Task item A |
Answer these questions from the thread on identifier mapping below:
(i) In which version was the fix for Entrez -> Annotation identifier maps made?
(ii) Whom does Robert Castelo thank in his message of 02/27/2012?
(iii) In which branch does Robert say the fix works smoothly?

[Bioc-devel] idempotent identifier mapping with GSEABase::mapIdentifiers()

Mon Mar 5 18:13:11 CET 2012

Martin, thank you very much, it works smoothly in devel, and thanks for
helping a GSVA user on exactly this issue at the BioC list yesterday,
your solution came just right on time :)

robert.

On Fri, 2012-03-02 at 10:17 -0800, Martin Morgan wrote:
> On 02/27/2012 09:08 AM, Robert Castelo wrote:
> > thanks Vincent,
> >
> > what you suggest fixes the situation temporarily and hopefully, as
> > Martin said in his message before, this can have a more generic
> > solution.
> 
> This is fixed for Entrez -> Annotation identifier maps in 1.17.3 (in the 
> development branch). There may be other idempotent maps that are not 
> supported.
> 
> > you suggestion makes me think that, in fact, it could be of general
> > interest to add a *ENTREZID (identity) map for every entrez-based
> > organism-level annotation package. i think this could be useful in every
> > situation in which one would like to programmatically retrieve the
> > entrez id of a feature using any annotation package without knowing
> > whether the feature is already an entrez id.

Stored data entries
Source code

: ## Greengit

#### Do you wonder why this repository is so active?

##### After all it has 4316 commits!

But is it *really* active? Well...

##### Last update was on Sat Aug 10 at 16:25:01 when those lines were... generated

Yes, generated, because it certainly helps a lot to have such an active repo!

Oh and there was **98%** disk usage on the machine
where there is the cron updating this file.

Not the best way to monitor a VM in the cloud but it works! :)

Task item B | Please write out every line of the stored data entries above, reproducing each one without any change.

Answer A |
(i) 1.17.3
(ii) Vincent
(iii) devel

Answer B |
Source code

: ## Greengit

#### Do you wonder why this repository is so active?

##### After all it has 4316 commits!

But is it *really* active? Well...

##### Last update was on Sat Aug 10 at 16:25:01 when those lines were... generated

Yes, generated, because it certainly helps a lot to have such an active repo!

Oh and there was **98%** disk usage on the machine
where there is the cron updating this file.

Not the best way to monitor a VM in the cloud but it works! :)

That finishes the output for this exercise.